No, this isn’t a history lesson on the economics of the 1930’s, much as there has been reference to those times in the news lately. Although, now I think about it, it may more appropriate than I may have intended, to conjure those black and white newsreel images of drawn faces, ragged clothes, and the sad shuffling gait of those that wandered the streets during what is now called the Great Depression. Not that I want to discuss the current economic recession, but my own actual depression.
There are many reasons, and at the same time, none in particular, to be depressed right now. Like the economy itself, I have had a “perfect storm,” that perhaps at any other time I could have weathered with no repercussions. But with things in the state that they happened to be at this moment in my personal history, they have gathered to create this Great Depression. I have been fighting back pain for over a year, so the fact that it depressed me now, means that it was just one factor in the many that have contributed to this downturn in my emotional economy. But it is also true that my condition worsened recently, when two of my discs began to bulge in the lumbar area, creating a higher level of pain, and in turn, a deeper level of depression.
As a result of the pain issue, I haven’t been able to work for over a week. And the doctor expects that it will be at least another week before I will return to work. This created a snowball effect in the era of my Great Depression. As I have stayed home from work, I have worried: what is happening there without me? Are they discovering that they don’t need me? Don’t miss me? Are glad not to have me? Are they rifling through my desk? What are they finding? And with the cutbacks going on in the organization, will there be a job there for me when I return? Plus, as I have stayed at home, I have begun to get even more deeply entrenched in this Depression; I have watched too much TV, slept too late, eaten too much junk food. Then I have worried: am I getting fat? No one will want a fat, lazy, TV-addled boring old handicapped gimpy girl around anyway.

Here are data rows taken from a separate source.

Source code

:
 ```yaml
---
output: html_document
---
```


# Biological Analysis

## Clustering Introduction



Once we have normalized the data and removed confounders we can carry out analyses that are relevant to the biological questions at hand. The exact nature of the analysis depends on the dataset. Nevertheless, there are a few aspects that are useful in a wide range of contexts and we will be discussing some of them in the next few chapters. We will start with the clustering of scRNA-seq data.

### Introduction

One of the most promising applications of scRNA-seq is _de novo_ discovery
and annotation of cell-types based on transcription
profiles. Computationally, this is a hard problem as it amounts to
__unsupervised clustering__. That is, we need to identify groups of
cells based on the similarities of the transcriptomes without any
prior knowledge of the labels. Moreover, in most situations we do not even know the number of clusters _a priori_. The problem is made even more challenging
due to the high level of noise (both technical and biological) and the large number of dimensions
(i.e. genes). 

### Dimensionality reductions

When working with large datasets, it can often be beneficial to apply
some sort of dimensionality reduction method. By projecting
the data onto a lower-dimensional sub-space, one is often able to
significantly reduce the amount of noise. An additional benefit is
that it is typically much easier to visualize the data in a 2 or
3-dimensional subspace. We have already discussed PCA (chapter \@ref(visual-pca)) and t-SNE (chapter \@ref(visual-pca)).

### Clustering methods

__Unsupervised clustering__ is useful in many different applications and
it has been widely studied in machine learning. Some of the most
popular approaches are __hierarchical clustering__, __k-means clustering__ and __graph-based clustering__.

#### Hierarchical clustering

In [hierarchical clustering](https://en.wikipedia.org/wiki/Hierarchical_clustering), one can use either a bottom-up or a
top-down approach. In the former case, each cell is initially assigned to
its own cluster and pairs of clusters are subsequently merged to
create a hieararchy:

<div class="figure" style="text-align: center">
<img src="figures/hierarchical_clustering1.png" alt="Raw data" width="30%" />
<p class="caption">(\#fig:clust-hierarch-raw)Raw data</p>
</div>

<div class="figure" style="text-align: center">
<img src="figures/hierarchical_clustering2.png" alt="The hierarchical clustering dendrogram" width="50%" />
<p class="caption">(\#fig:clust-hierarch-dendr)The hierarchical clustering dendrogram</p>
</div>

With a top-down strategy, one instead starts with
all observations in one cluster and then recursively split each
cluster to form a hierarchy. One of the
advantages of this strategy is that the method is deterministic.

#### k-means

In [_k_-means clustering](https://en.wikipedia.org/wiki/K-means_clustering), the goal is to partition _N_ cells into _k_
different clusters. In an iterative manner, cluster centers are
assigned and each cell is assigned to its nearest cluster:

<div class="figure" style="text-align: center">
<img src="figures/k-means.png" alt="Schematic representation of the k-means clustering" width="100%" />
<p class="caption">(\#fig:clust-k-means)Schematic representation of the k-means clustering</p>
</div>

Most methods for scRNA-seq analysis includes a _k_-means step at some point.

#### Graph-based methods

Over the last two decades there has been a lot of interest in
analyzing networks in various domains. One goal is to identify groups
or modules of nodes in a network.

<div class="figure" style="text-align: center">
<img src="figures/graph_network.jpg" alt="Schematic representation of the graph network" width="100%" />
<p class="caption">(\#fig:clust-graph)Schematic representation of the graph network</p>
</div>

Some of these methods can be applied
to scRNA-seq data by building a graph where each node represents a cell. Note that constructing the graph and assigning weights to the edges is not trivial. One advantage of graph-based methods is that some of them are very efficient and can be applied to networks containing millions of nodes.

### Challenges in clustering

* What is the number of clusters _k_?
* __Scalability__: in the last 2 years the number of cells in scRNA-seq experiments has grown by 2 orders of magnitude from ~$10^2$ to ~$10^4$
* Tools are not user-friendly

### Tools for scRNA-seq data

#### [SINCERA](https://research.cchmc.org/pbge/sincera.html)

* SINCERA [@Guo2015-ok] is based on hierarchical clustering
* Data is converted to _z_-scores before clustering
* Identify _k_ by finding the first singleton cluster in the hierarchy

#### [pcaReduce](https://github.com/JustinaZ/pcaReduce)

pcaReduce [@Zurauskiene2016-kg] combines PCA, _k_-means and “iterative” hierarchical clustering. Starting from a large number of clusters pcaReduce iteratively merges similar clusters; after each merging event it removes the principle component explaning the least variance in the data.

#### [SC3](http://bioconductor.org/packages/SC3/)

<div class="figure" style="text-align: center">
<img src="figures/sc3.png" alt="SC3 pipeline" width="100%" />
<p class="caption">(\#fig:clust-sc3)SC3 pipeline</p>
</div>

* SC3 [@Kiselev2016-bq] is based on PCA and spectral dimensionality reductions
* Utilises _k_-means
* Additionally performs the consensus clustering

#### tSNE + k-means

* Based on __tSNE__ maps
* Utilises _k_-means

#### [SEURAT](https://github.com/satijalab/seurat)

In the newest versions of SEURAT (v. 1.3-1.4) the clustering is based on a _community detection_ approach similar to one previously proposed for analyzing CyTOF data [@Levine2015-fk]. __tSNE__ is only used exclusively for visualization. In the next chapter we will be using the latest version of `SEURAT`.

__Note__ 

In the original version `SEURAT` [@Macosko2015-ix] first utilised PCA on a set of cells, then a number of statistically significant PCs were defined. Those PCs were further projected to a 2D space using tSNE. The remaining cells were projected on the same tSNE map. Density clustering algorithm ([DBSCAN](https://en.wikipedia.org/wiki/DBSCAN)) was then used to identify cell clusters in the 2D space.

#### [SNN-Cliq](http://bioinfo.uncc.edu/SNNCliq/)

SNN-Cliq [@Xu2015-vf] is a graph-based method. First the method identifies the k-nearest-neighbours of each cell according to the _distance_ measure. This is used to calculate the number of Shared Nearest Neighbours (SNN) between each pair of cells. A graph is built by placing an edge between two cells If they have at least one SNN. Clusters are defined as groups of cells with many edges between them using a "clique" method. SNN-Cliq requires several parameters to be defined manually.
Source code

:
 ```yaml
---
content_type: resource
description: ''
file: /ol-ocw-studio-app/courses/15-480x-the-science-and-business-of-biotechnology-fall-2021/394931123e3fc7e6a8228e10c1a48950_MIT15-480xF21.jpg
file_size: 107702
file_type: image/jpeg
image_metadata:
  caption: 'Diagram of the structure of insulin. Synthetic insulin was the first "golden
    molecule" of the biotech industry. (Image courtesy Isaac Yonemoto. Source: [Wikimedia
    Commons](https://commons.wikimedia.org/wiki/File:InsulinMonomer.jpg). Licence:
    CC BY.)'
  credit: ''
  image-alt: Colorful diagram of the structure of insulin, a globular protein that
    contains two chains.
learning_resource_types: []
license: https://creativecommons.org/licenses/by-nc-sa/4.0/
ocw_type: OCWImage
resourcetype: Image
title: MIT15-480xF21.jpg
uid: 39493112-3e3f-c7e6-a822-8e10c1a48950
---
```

And that is the other problem.I have nothing else to do, aside from the TV and sleeping, but go to doctor appointments, where I have just become a cluster of symptoms. Or at least that is what I feel like. I have gone to clinics and hospitals, where I have moved so slowly, and with such pain, that most staff members immediately have offered me a wheelchair because they thought I couldn’t walk on my own. I have been asked things like “How do you like to lie down? Do you use a pillow between your knees?” and “How did you get here, do you have someone who drives you?” and when I have told the staff that I drove myself, they have had a look of horror, like “Gosh sakes, stay off the sidewalks til that handicapped woman gets home!” I hate it. It’s embarrassing. And when I have tried to get up out of chairs or off of exam tables, there is always a worried looking attendant or two, asking how they can best help me up. And then I have gone through the same thing at home, when the kids have been there to help me into/out of bed, onto/off of the couch, etc. Yes, I have been lucky that they are so caring, etc. But it is scary and depressing to have become this person: who is constantly being moved and lifted and shuffled around. It is depressing to have it hurt every time I take a step or sit or stand. I don’t feel young or pretty or sexy or desirable or fun. I feel like my stock has fallen through the floor, and the only people interested in me anymore are those who can profit from my presence: the doctors who might be able to treat me. And I am tired of their attention.
The Great Depression is scary: it came out of nowhere and I don’t know when it will end. It swooped around me one day like the wings of a vampire, sucking the life right out of me. And now I am just waiting…shuffling along, like the people in those 30’s newsreels, waiting for help. I don’t know where it will come from: whether it will be as simple as a friend’s company that will rally me. It might be when I just feel well enough to return to work and see that I have the same old crappy job that I did a week or two ago. Maybe it won’t be until I am completely well, and I don’t know when that might be. Weeks? Months? I don’t know.
Maybe that is what makes any Depression so frightening; we don’t know just what makes them happen, when they will go away, or when they might come back. They might be caused by pain, the loss of a loved one, or the loss of a job. It might happen for no good reason at all. And then one day, just as quickly as it descended, it will lift. Our market will rally, and so will we. So will I.